Roma, 2 mar – La vicenda di Dj Fabo e del suo suicidio assistito ha riacceso un dibattito che, periodicamente, anima l’opinione pubblica italiana: quello sul “fine vita”. Già questa pudica espressione, del resto, racconta bene il carico di ipocrisia che regna sull’argomento, dato che in nessuna delle espressioni che vi fanno riferimento è citata la parola morte. La posizione cattolica è chiara: nel diritto canonico il suicidio è considerato un delitto, in base al concetto che l’uomo è soltanto custode e usuario della propria vita, della quale padrone assoluto è Dio. Una visione che richiama una concezione filosofica e teologica ben precisa, non priva peraltro di una sua tragica grandezza. L’ovvia obiezione, a prescindere da ogni confutazione “filosofica” di tale posizione, è che nell’ordinamento italiano tale filosofia di vita (e di morte) finisce per imporsi anche a chi cattolico non è e quindi non condivide quei presupposti valoriali. Insomma, come viene spesso detto dai sostenitori del testamento biologico, “c’è gente che vuole decidere come dobbiamo morire”. Non che la visione opposta, quella “laica” e individualista, con la sua fissazione sui “diritti”, sia così entusiasmante. Anche qui regnano mille ipocrisie, dati anche i tabù brucianti che vigono sull’argomento (la reductio ad hitlerum è sempre dietro l’angolo, come sappiamo).
L’inutile pantomima del “suicidio assistito”, per esempio, che prevede il gesto autonomo del paziente che si dà la morte spingendo un tasto, ma a fronte di una clinica che fornisce (dietro ingente pagamento) materiali e assistenza, appare piuttosto cerchiobottista. E pure la retorica sulle “buone ragioni” valutate da una “apposita commissione”, per cui se io chiedo l’eutanasia ci deve essere un burocrate svizzero che ha studiato bioetica alle scuole serali che deve decidere se ne ho effettivamente diritto, suona insopportabile. Più onesto sarebbe se ci si limitasse a valutare solo l’impossibilità fisica di darsi la morte da soli, cosa che, paradossalmente, invece spesso non viene fatta: in Belgio si può far ricorso alle apposite cliniche anche se si hanno 24 anni ma si è “depressi”. Il 3% dei pazienti che affrontano il suicidio assistito nel Paese soffre di sofferenza psichica. Gente, insomma, che se lo volesse potrebbe tranquillamente suicidarsi, ma che preferisce l’ambiente burocratico e “caldo”, con il rinfresco e le canzoni. Ma se si è nella condizione fisica di darsi la morte e non si ha il coraggio di farlo, non si ha nessun “diritto” in questo senso. Si abbia un minimo di rispetto per la morte, e che diamine.

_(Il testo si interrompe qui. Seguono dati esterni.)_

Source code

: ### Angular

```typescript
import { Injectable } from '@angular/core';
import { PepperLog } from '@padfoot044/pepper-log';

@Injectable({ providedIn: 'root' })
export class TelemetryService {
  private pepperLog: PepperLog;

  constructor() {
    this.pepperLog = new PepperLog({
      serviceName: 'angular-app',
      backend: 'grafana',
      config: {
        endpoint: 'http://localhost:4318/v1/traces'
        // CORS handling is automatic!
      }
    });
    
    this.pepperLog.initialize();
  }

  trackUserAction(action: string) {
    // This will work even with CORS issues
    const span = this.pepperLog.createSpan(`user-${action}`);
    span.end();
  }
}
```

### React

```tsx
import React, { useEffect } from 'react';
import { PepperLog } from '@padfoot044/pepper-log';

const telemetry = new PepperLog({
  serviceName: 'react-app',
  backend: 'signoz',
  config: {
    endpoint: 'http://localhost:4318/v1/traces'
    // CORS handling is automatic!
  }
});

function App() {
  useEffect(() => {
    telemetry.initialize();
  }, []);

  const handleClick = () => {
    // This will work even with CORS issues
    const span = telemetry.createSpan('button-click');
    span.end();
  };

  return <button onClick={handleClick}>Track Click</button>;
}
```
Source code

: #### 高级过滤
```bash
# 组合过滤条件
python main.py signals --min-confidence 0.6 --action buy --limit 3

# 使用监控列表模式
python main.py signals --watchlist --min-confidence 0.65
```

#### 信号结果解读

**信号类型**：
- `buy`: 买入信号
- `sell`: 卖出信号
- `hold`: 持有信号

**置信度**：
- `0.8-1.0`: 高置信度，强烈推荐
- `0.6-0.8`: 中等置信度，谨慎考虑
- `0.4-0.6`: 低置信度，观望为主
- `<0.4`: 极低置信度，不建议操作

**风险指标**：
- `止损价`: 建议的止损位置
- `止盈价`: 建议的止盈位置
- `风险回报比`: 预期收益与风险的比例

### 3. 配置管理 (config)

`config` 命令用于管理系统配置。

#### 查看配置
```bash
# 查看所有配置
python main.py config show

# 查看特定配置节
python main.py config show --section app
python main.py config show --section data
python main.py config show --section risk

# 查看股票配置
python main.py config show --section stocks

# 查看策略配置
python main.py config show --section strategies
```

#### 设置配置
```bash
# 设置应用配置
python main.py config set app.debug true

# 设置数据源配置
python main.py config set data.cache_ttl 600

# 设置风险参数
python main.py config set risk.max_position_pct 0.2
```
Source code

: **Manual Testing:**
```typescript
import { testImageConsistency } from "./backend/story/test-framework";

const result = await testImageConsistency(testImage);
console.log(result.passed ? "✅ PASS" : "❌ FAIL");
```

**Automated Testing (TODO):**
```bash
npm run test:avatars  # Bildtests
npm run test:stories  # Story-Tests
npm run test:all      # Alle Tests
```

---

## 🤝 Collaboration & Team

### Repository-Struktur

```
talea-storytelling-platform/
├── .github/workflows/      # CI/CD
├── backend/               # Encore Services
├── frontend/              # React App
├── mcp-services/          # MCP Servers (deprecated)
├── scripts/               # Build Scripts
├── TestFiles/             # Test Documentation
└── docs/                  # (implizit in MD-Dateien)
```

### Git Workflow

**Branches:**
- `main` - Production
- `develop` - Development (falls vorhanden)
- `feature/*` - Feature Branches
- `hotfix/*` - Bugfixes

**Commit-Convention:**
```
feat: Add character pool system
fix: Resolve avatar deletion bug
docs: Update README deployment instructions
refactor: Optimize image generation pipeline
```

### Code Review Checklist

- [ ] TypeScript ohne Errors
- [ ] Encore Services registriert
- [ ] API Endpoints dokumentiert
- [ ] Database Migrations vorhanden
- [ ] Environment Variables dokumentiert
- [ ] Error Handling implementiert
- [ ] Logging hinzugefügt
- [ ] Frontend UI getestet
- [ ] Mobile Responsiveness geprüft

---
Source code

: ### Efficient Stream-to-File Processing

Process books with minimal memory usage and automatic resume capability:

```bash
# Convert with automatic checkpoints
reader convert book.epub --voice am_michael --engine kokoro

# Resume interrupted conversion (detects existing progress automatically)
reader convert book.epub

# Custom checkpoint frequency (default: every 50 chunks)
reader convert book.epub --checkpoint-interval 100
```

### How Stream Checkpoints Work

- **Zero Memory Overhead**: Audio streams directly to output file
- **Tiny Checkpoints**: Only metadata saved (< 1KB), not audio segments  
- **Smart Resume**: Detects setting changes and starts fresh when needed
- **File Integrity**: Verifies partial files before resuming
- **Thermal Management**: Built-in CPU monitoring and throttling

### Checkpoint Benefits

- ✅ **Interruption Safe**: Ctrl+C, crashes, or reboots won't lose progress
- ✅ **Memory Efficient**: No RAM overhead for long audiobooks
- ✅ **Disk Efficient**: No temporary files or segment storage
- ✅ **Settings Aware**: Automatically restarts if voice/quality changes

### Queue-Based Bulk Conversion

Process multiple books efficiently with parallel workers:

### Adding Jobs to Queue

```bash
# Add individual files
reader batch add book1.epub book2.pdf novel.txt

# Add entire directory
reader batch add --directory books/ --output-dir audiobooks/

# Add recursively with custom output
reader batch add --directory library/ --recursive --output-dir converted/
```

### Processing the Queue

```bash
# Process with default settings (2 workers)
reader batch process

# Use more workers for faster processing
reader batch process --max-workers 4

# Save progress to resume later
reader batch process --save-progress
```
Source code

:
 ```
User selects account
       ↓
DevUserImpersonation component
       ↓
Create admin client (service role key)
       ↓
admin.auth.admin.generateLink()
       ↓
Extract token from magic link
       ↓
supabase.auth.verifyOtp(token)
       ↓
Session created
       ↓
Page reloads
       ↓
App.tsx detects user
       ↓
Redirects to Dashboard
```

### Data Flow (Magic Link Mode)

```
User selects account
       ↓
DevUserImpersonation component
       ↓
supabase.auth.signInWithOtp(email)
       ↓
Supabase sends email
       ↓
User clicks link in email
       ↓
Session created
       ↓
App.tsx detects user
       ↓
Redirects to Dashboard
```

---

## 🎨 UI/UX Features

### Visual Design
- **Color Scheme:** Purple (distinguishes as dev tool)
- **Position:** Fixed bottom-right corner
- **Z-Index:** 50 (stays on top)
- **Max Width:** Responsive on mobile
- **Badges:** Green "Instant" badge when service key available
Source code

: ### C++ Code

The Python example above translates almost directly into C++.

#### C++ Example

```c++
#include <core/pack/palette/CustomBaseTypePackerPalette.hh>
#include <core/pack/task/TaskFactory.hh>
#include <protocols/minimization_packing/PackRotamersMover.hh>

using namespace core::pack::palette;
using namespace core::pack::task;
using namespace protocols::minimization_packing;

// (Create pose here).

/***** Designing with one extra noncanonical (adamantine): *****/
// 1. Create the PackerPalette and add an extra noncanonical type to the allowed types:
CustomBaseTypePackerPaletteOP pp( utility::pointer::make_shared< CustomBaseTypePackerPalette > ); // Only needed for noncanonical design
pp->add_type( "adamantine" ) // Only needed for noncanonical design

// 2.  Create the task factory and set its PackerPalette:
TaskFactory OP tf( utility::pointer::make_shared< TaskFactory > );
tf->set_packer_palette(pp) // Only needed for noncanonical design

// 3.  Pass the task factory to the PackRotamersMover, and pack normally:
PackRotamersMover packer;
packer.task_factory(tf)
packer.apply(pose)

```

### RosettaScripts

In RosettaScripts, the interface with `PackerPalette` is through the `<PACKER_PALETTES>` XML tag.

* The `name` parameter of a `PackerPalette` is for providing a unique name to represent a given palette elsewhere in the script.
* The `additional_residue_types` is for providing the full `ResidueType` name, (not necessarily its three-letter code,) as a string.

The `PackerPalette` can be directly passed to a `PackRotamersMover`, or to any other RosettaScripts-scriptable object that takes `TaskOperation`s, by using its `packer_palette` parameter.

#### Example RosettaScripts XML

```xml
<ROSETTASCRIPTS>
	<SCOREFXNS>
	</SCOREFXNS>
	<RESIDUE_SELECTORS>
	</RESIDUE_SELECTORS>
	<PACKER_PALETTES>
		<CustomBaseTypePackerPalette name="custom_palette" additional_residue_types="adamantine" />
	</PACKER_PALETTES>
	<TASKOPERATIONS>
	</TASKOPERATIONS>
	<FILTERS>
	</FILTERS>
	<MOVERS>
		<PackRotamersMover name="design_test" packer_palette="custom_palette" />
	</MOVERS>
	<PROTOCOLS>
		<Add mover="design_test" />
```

Anche il discorso sulla libera volontà del paziente va incontro a contraddizioni tanto filosofiche che pratiche. Che ne è, per esempio, dei soggetti incapaci? I minori o chi abbia un qualche deficit cognitivo, per esempio. Se ne devono essere esclusi, avremmo il paradosso di un trattamento umanitario, volto a evitare atroci sofferenze, che viene però negato proprio ai soggetti più deboli. Se non devono esserne esclusi, ci troviamo di fronte alla situazione per cui qualcuno decide della buona vita e della buona morte di qualcun altro (come di fatto accade, ma alla chetichella). Questo è il vero tema, che nessuno dei favorevoli al testamento biologico ha la forza di guardare negli occhi fino in fondo. L’argomento, infatti, avrebbe bisogno di una chiara e coraggiosa decisione su ciò che è vita, ciò che è morte e quale sia l’autorità dell’uomo e della comunità su di essa. In assenza di questa, si resta in una zona grigia di buonismi, furberie, contraddizioni, ipocrisie. Il che non significa, beninteso, che tutte le tesi in campo attualmente siano equidistanti da una posizione equilibrata e consona al sentire europeo. Una qualche legislazione che permetta di porre fine volontariamente a sofferenze insopportabili e a condizioni esistenziali indegne, per quanto incompleta e barocca, è comunque preferibile all’attuale chiusura totale. Ben venga, quindi, una legge sul testamento biologico. Ma non cercate di convincerci che la ciarla semicolta e savianesca che blatera di vita, morte e dignità non meritando nessuna delle tre valga davvero più delle superstizioni e dei dogmi dell’opposta fazione ideologica. Fa solo tutto parte della stessa agonia dell’Occidente, per la quale è urgente staccare la spina quanto prima.